What this task involves: Without the pictures, output all of the data exactly.

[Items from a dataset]
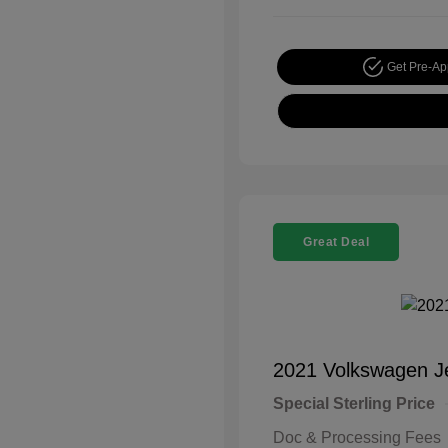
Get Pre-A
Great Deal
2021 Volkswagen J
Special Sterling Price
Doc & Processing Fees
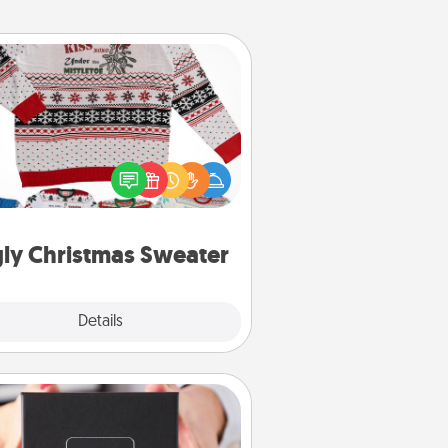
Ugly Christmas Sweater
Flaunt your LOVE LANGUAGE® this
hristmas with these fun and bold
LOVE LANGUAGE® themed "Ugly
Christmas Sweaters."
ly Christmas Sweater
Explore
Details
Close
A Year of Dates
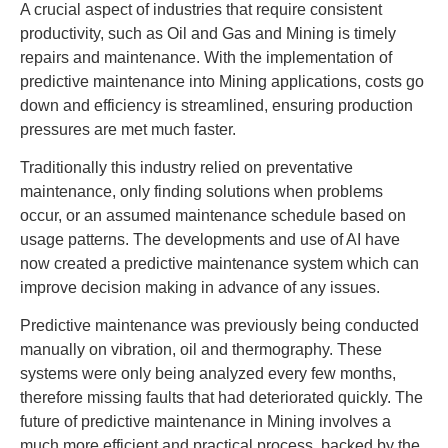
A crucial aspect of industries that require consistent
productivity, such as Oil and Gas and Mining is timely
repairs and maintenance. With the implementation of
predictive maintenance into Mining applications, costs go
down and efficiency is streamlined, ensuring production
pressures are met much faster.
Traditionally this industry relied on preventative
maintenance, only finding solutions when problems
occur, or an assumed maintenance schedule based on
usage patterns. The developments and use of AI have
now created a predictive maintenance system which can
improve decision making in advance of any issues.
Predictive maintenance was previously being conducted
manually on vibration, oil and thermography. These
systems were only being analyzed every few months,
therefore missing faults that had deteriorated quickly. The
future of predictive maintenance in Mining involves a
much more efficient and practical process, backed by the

Answer space:
Get Pre-A
Great Deal
2021 Volkswagen J
Special Sterling Price
Doc & Processing Fees
Ugly Christmas Sweater
Flaunt your LOVE LANGUAGE® this
hristmas with these fun and bold
LOVE LANGUAGE® themed "Ugly
Christmas Sweaters."
ly Christmas Sweater
Explore
Details
Close
A Year of Dates
A crucial aspect of industries that require consistent
productivity, such as Oil and Gas and Mining is timely
repairs and maintenance. With the implementation of
predictive maintenance into Mining applications, costs go
down and efficiency is streamlined, ensuring production
pressures are met much faster.
Traditionally this industry relied on preventative
maintenance, only finding solutions when problems
occur, or an assumed maintenance schedule based on
usage patterns. The developments and use of AI have
now created a predictive maintenance system which can
improve decision making in advance of any issues.
Predictive maintenance was previously being conducted
manually on vibration, oil and thermography. These
systems were only being analyzed every few months,
therefore missing faults that had deteriorated quickly. The
future of predictive maintenance in Mining involves a
much more efficient and practical process, backed by the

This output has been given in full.